*Dataset records*.
•••••
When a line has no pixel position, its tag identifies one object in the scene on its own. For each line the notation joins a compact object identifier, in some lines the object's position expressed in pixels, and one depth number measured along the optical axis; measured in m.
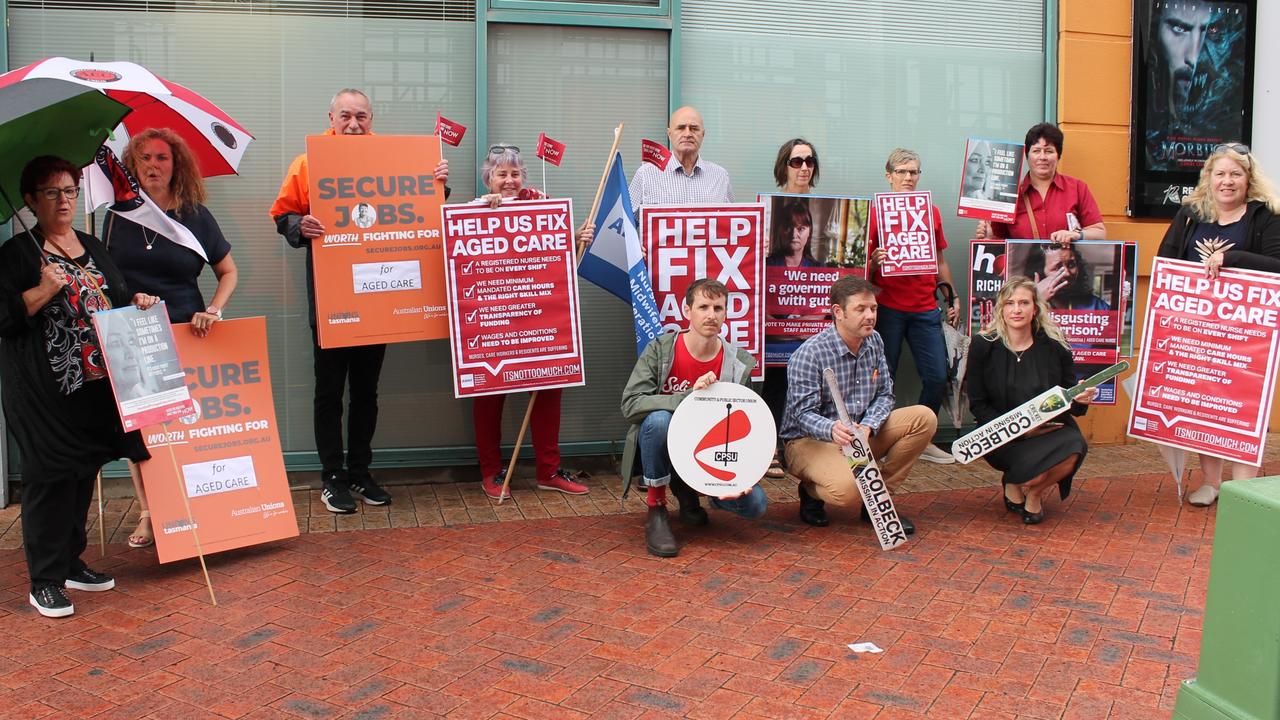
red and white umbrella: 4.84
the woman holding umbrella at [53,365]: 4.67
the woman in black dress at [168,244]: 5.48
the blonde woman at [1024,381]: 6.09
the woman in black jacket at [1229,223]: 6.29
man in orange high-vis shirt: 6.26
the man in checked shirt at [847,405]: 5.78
•••••
*Directions for this task*.
All lines above holding the word "woman" make up the answer; copy each one.

*Final answer*.
the woman holding umbrella at [53,365]: 4.67
the woman in black dress at [168,244]: 5.48
the blonde woman at [1024,381]: 6.09
the woman in black jacket at [1229,223]: 6.29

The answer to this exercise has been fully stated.